__Work task__
Rewrite all lines of the material below, renaming every "Skladem" to "Na skladě" and leaving everything else unchanged. Leave the pictures out of your answer.

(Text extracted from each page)
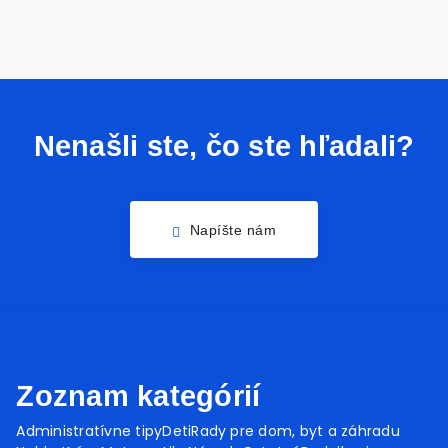
Nenašli ste, čo ste hľadali?
Napíšte nám
Zoznam kategórií
Administratívne tipy
Deti
Rady pre dom, byt a záhradu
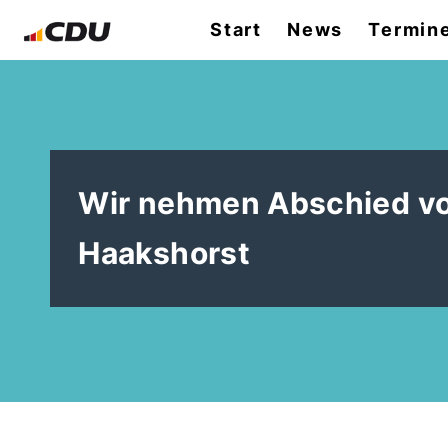
Start
News
Termin
Wir nehmen Abschied vo
Haakshorst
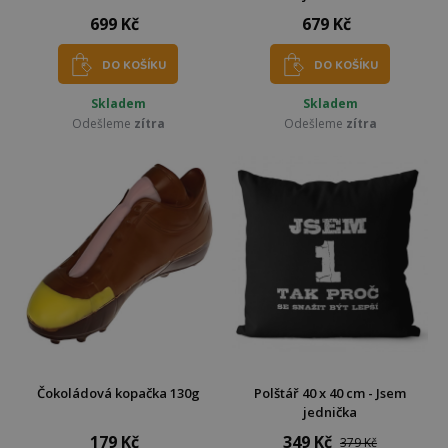
699 Kč
679 Kč
DO KOŠÍKU
DO KOŠÍKU
Skladem
Skladem
Odešleme
zítra
Odešleme
zítra
Čokoládová kopačka 130g
Polštář 40 x 40 cm - Jsem
jednička
179 Kč
349 Kč
379 Kč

__Task solution__
Nenašli ste, čo ste hľadali?
Napíšte nám
Zoznam kategórií
Administratívne tipy
Deti
Rady pre dom, byt a záhradu
Start
News
Termin
Wir nehmen Abschied vo
Haakshorst
699 Kč
679 Kč
DO KOŠÍKU
DO KOŠÍKU
Na skladě
Na skladě
Odešleme
zítra
Odešleme
zítra
Čokoládová kopačka 130g
Polštář 40 x 40 cm - Jsem
jednička
179 Kč
349 Kč
379 Kč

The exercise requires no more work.